Electronically Transferred Medical Records

Because of technological advancements, medical information and records are no longer found solely in the treating doctor’s office, but are often transferred electronically to other treatment providers, insurance companies, law enforcement agencies and government programs. As a result, should incorrect information be included in a specific patient’s file, the consequences may be much more far reaching than ever before.

Almost all adult patients have the legal right to review their medical files. Upon payment of reasonable clerical costs, they may also receive copies.  Of course, access to one’s health records may still be denied if the doctor, therapist, or other health care provider determines that disclosure of information could result in the particular patient’s confronting an unnecessary risk.

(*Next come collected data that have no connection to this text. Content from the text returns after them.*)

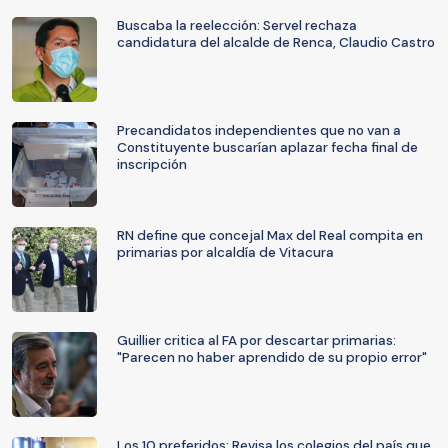
Buscaba la reelección: Servel rechaza
candidatura del alcalde de Renca, Claudio Castro
Precandidatos independientes que no van a
Constituyente buscarían aplazar fecha final de
inscripción
RN define que concejal Max del Real compita en
primarias por alcaldía de Vitacura
Guillier critica al FA por descartar primarias:
"Parecen no haber aprendido de su propio error"
Los 10 preferidos: Revisa los colegios del país que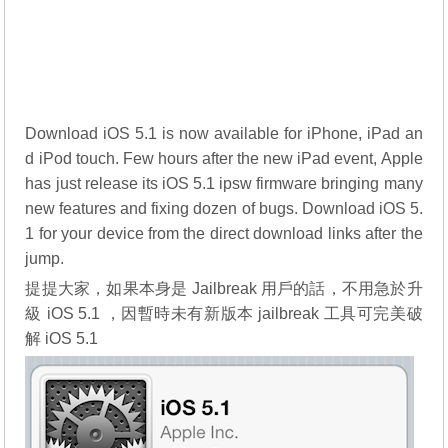
Download iOS 5.1 is now available for iPhone, iPad an
d iPod touch. Few hours after the new iPad event, Apple
has just release its iOS 5.1 ipsw firmware bringing many
new features and fixing dozen of bugs. Download iOS 5.
1 for your device from the direct download links after the
jump.
提提大家，如果本身是 Jailbreak 用戶的話，不用急於升
級 iOS 5.1 ，因暫時未有新版本 jailbreak 工具可完美破
解 iOS 5.1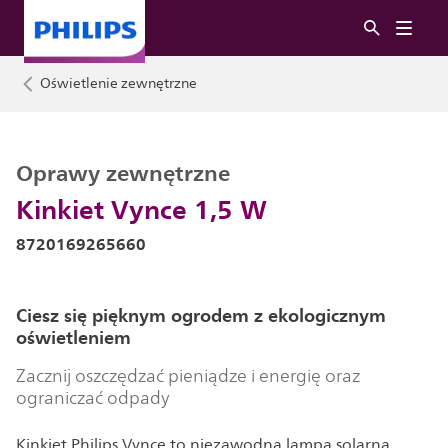
Oświetlenie zewnętrzne
Oprawy zewnętrzne
Kinkiet Vynce 1,5 W
8720169265660
Ciesz się pięknym ogrodem z ekologicznym
oświetleniem
Zacznij oszczędzać pieniądze i energię oraz
ograniczać odpady
Kinkiet Philips Vynce to niezawodna lampa solarna,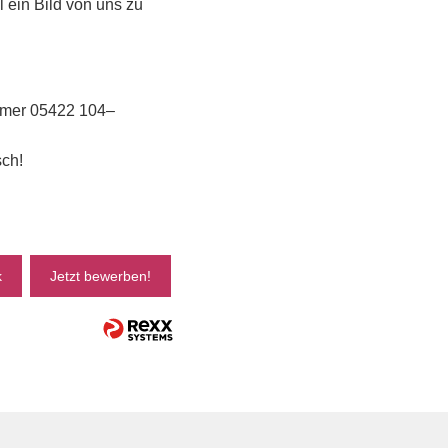
 ein Bild von uns zu
ummer 05422 104–
sch!
k
Jetzt bewerben!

If after reviewing their medical files, patients discover that information is incomplete, inaccurate, or just plain wrong, they may request that changes and/or corrections be made. Although the health care provider will often comply, this is not always the case. Treatment providers who either believe that the patient’s file content is correct, or lack the authority to amend it, may refuse to modify, delete or expand a contested medical report or other type of professional note.

Luckily, almost every patient has the legal right to submit a written statement of disagreement that must be included in his or her medical file.  According to existing law, the treatment provider may limit such statements to no more than 250 words for each disputed claim. The health care provider may also submit a written rebuttal which, along with the patient’s written statement, must remain a secure part of that patient’s medical file.

Current federal and state laws allow health care providers to transfer their patients’ confidential medical information in a manner that never existed before. For that reason, in order to ensure that transferred information is accurate and complete, it is important for every patient to review personal medical files and, if necessary, request that corrections be made.